Request: Scan the material and copy out each line where the word "hors" occurs.

Data supplied:
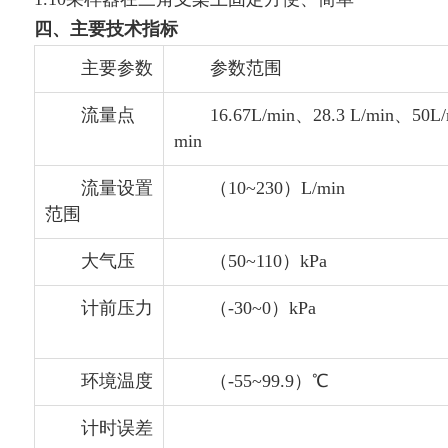
四、主要技术指标
主要参数
参数范围
流量点
16.67L/min、28.3 L/min、50L/
min
流量设置
（10~230）L/min
范围
大气压
（50~110）kPa
计前压力
（-30~0）kPa
环境温度
（-55~99.9）℃
计时误差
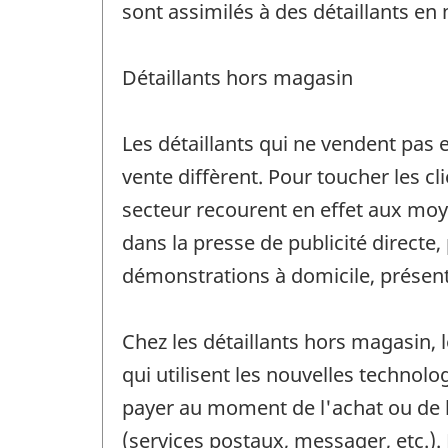
sont assimilés à des détaillants en
Détaillants hors magasin
Les détaillants qui ne vendent pas 
vente diffèrent. Pour toucher les c
secteur recourent en effet aux moyen
dans la presse de publicité directe,
démonstrations à domicile, présent
Chez les détaillants hors magasin, 
qui utilisent les nouvelles technolo
payer au moment de l'achat ou de la 
(services postaux, messager, etc.).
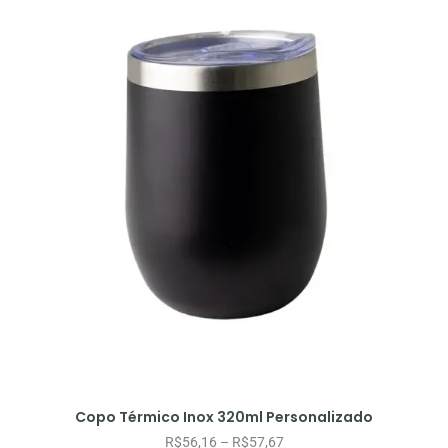
Copo Térmico Inox 320ml Personalizado
R$
56,16
–
R$
57,67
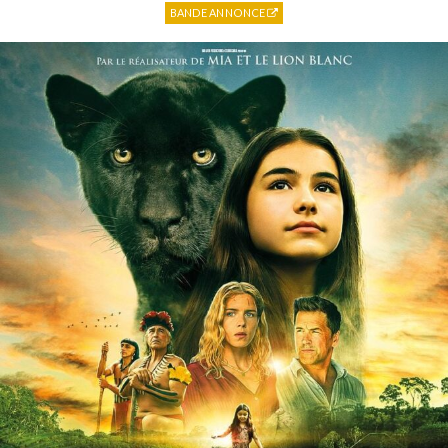
BANDE ANNONCE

Task result:
Détaillants hors magasin
Chez les détaillants hors magasin, 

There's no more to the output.